What's the future of the whiskey industry?
It's a centuries-old tradition, but makers gonna innovate. Whether it's about local sourcing, heirloom grains, or reducing emissions in the aging process, whiskey brewing reflects emerging technology and a culture of non-stop creativity. "Sustainability is becoming a focus with distillers working to reduce their environmental impact," says whiskey expert and Peg Leg Porker owner Carey Bringle. "There's also a growing interest in smaller craft distilleries that produce unique, small-batch whiskies with local grains and innovative techniques."

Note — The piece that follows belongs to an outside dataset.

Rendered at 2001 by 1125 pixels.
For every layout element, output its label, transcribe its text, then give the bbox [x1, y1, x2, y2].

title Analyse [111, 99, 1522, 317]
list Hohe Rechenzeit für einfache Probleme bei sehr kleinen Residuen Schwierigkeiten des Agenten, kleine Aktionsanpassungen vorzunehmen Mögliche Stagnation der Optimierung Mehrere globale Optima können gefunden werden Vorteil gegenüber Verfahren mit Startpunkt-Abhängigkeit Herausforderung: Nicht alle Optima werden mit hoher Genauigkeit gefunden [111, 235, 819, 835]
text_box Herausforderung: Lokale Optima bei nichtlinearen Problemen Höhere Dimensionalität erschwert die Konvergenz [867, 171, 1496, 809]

Speaking of those new methods, Craig Blair, head blender at TX Whiskey, agrees that, "The whiskey scene is always evolving." Hailing from a Fort Worth, Texas distillery that lets visitors to the Whiskey Ranch witness operations first-hand, Blair explains, "At [TX Whiskey], we are currently working on sustainable practices with our sole grain provider at Sawyer Farms. We also offer multiple limited edition Experimental Releases throughout the year where we showcase some of these aging and finishing techniques, alongside the cool things we can do in the stillhouse." Those offerings have featured Unaged White Dog whiskey that runs clear as water, and Texas straight bourbon aged in former cabernet barrels. "Keeping an eye on these trends can help you discover new favorites and appreciate the ever-evolving world of whiskey!"
What's the right way to drink whiskey?
Good news: If you're enjoying whiskey, you're doing it right. But who better to recommend a tipple than a few pros as seasoned as the whiskey barrels themselves. So, what does a whiskey industry expert really drink?

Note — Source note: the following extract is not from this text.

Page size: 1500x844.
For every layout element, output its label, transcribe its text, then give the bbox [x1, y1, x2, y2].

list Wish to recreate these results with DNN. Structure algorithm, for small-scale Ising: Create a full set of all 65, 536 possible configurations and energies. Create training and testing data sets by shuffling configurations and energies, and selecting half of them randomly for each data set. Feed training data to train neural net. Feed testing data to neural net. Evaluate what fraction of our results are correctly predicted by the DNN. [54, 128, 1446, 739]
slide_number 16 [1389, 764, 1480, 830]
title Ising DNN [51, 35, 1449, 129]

"Personally, I like 8-year-old whiskey, which I think is the sweet spot for bourbon," reveals Carey Bringle of Peg Leg Porker. "I drink it on the rocks." (He might be talking about Peg Leg Porker's 8 Year Tennessee Straight Bourbon Whiskey.) Representing new-school craft in the Lone Star State, TX Whiskey's Evan Brewer shares, "I'm biased in preferring our 90-proof bourbon either neat or on the rocks with some water." (You'll find that one here), with Craig Blair, head blender of TX Whiskey, explaining, "I typically lean towards high proof bourbons and really enjoy drinking our TX Barrel Proof neat." (Yep — here you go.) Making converts out of whiskey-hesitant clients, Alisa Berhorst, former Los Angeles mixologist and cocktail program designer at Tom's Oyster Bar, says, "I often reach for bottles like Basil Hayden, Blanton's, or Michter's Small Batch Bourbon." While taking your whiskey neat might best represent a whiskey's flavor, Berhorst has cocktail lovers covered, too ...

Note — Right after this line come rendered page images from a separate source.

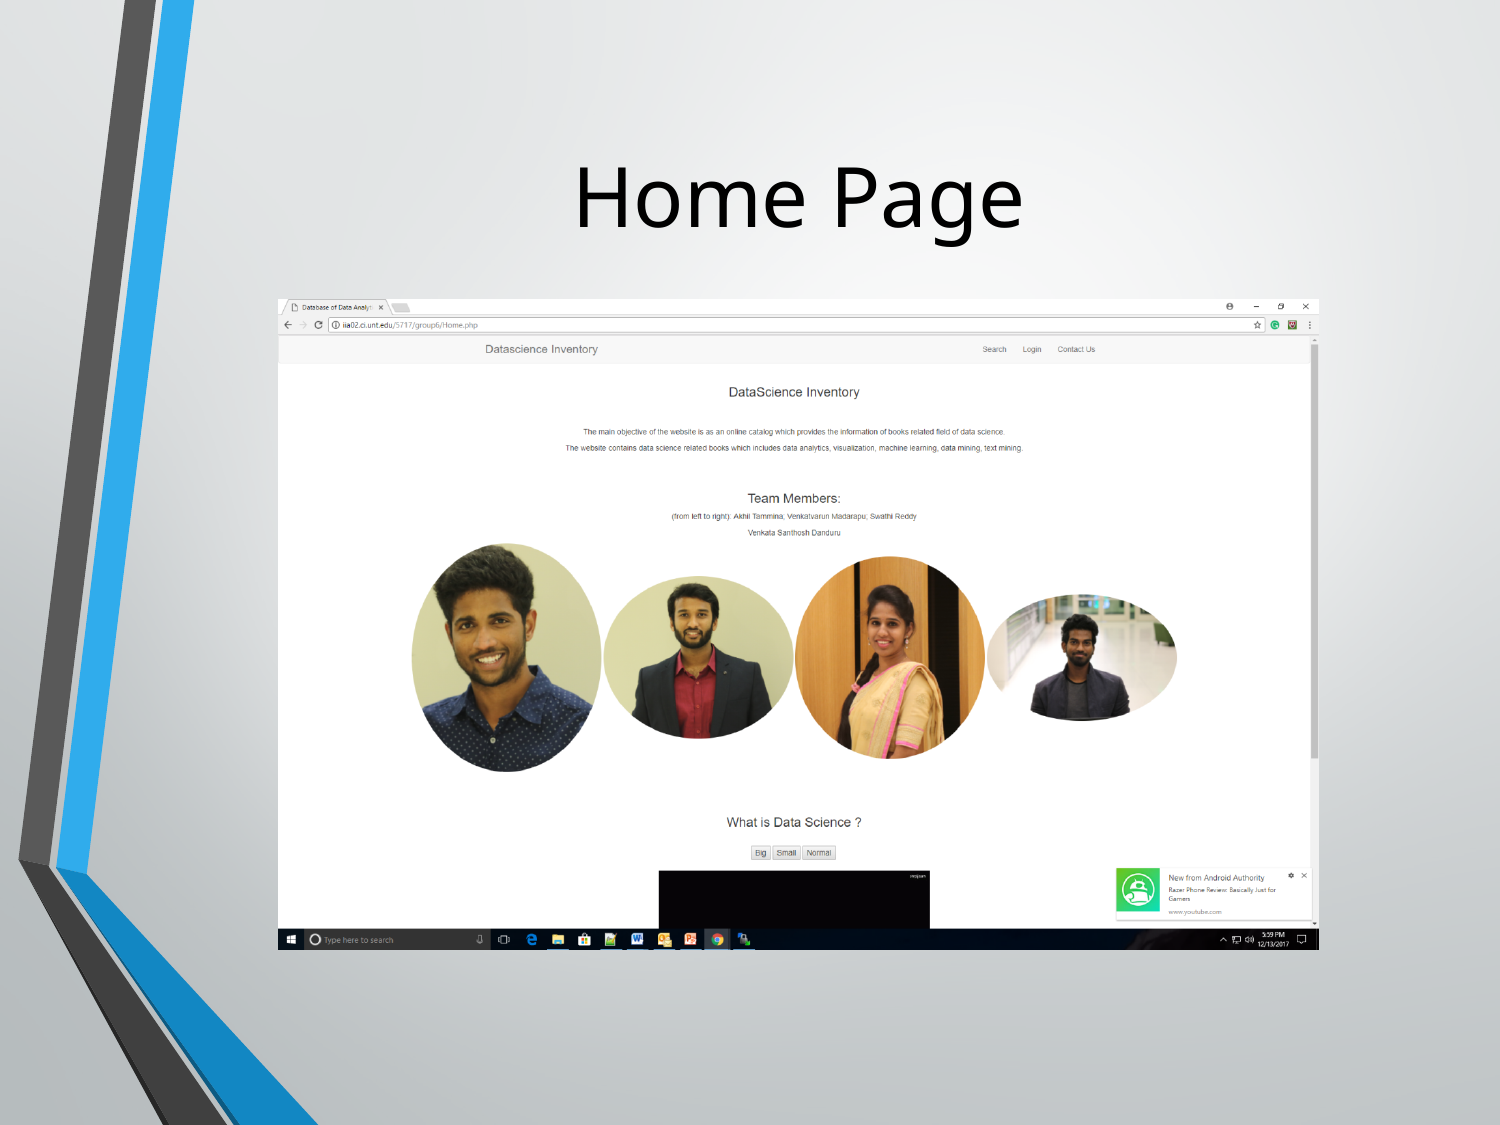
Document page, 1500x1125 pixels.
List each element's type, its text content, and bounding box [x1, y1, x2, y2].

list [278, 299, 1320, 951]
title Home Page [182, 112, 1416, 275]
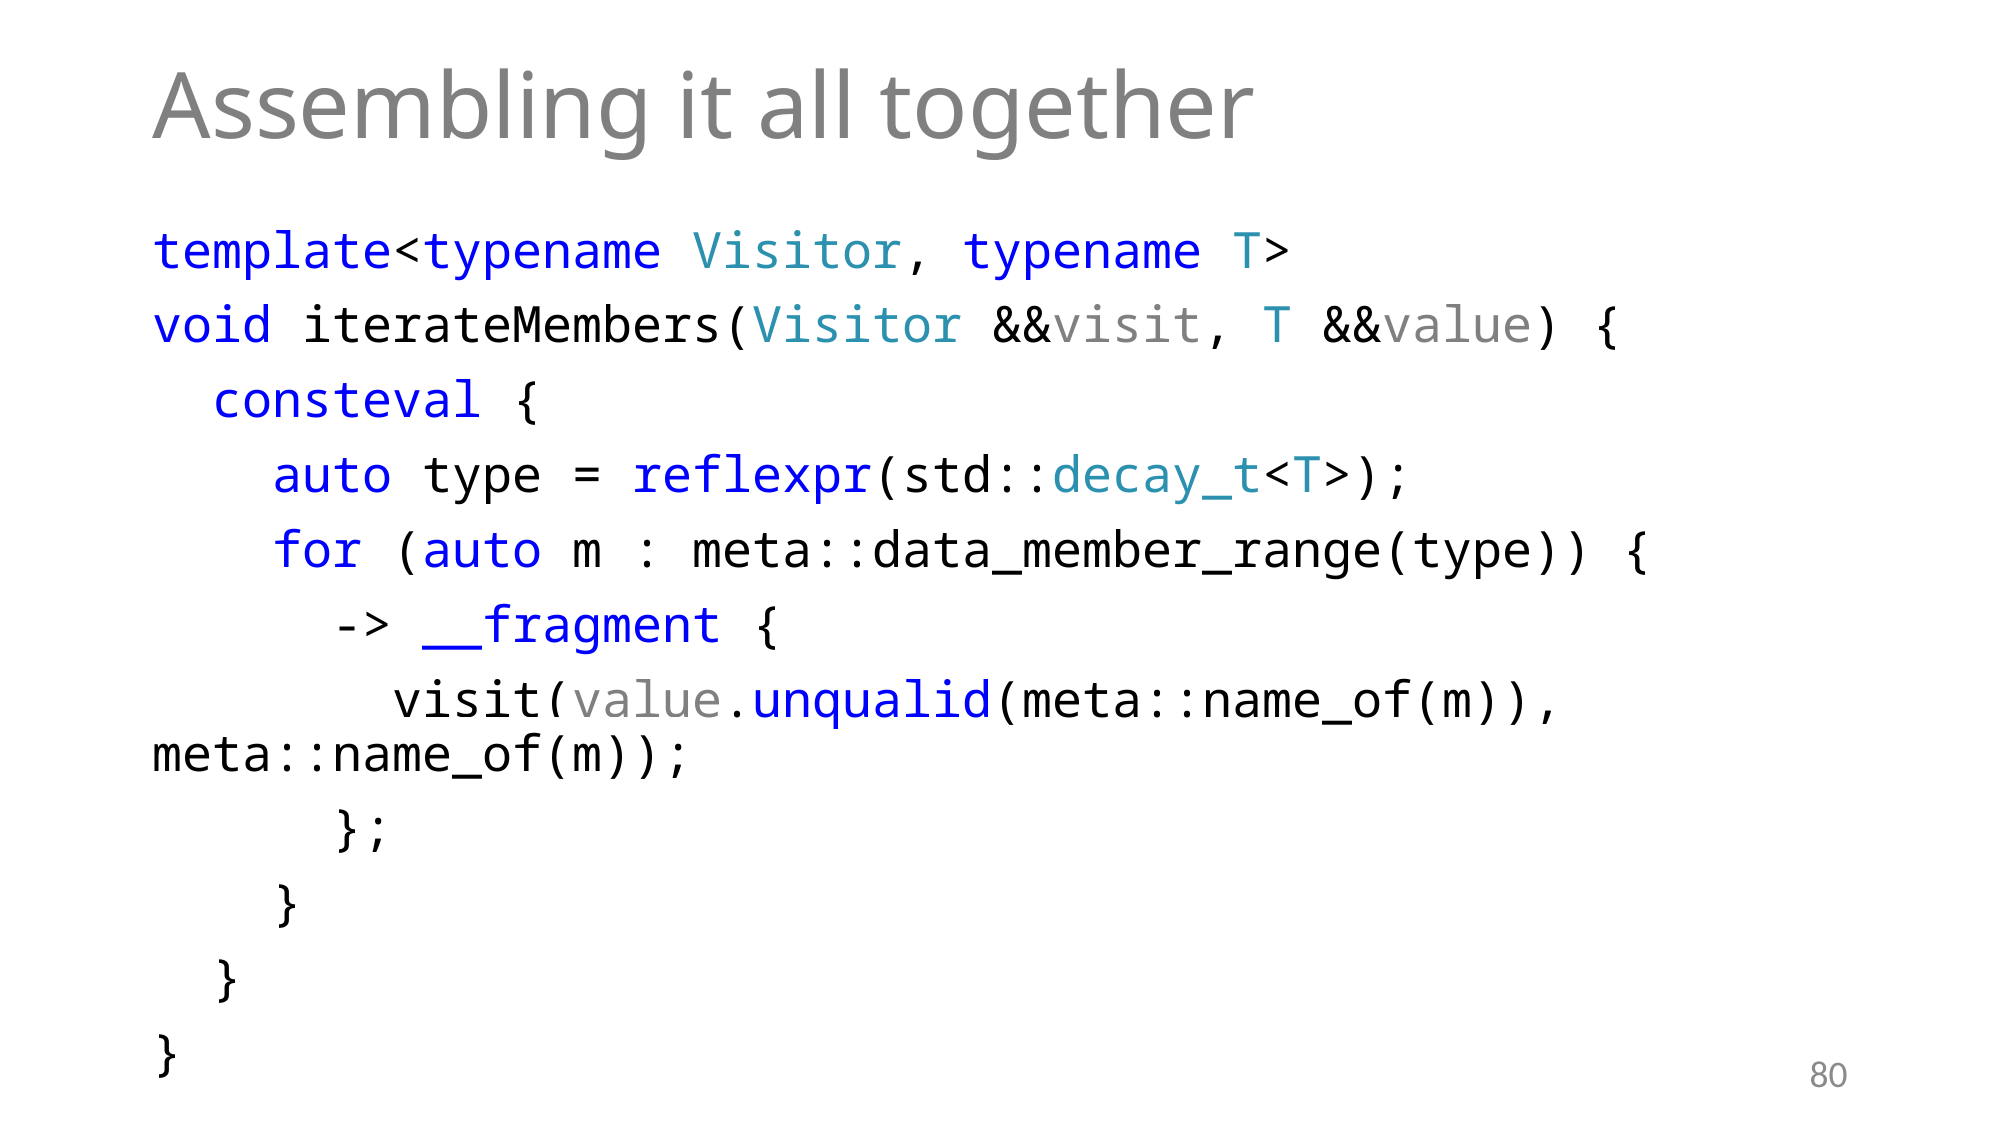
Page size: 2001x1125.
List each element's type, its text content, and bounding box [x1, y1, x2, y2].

list template<typename Visitor, typename T> void iterateMembers(Visitor &&visit, T &&value) { consteval { auto type = reflexpr(std::decay_t<T>); for (auto m : meta::data_member_range(type)) { -> __fragment { visit(value.unqualid(meta::name_of(m)), meta::name_of(m)); }; } } } [137, 217, 2000, 1125]
title Assembling it all together [137, 0, 1863, 217]
slide_number 80 [1412, 1042, 1863, 1103]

The best entry-level whiskey cocktail to shake right now
Her dream dram might be a Pappy Van Winkle, but Alisa Berhorst, former Los Angeles mixologist, has her eye on her bar patrons' palates. "One of my proudest moments was creating a signature whiskey cocktail for Mama Shelter, where the goal was to balance the boldness of bourbon with lighter, citrus-forward ingredients," she recalls. "The result was ... a crowd favorite."
Berhorst recommends a smooth, chest-warmer as a first-time whiskey cocktail: "The Whiskey Sour. It's simple, approachable, and strikes the perfect balance between sweet, sour, and the warmth of whiskey ... The citrus helps smooth out the edges of the whiskey, making it an ideal introduction for new drinkers, while the egg white gives the drink a lovely frothy texture without altering the flavor." We'll drink to that.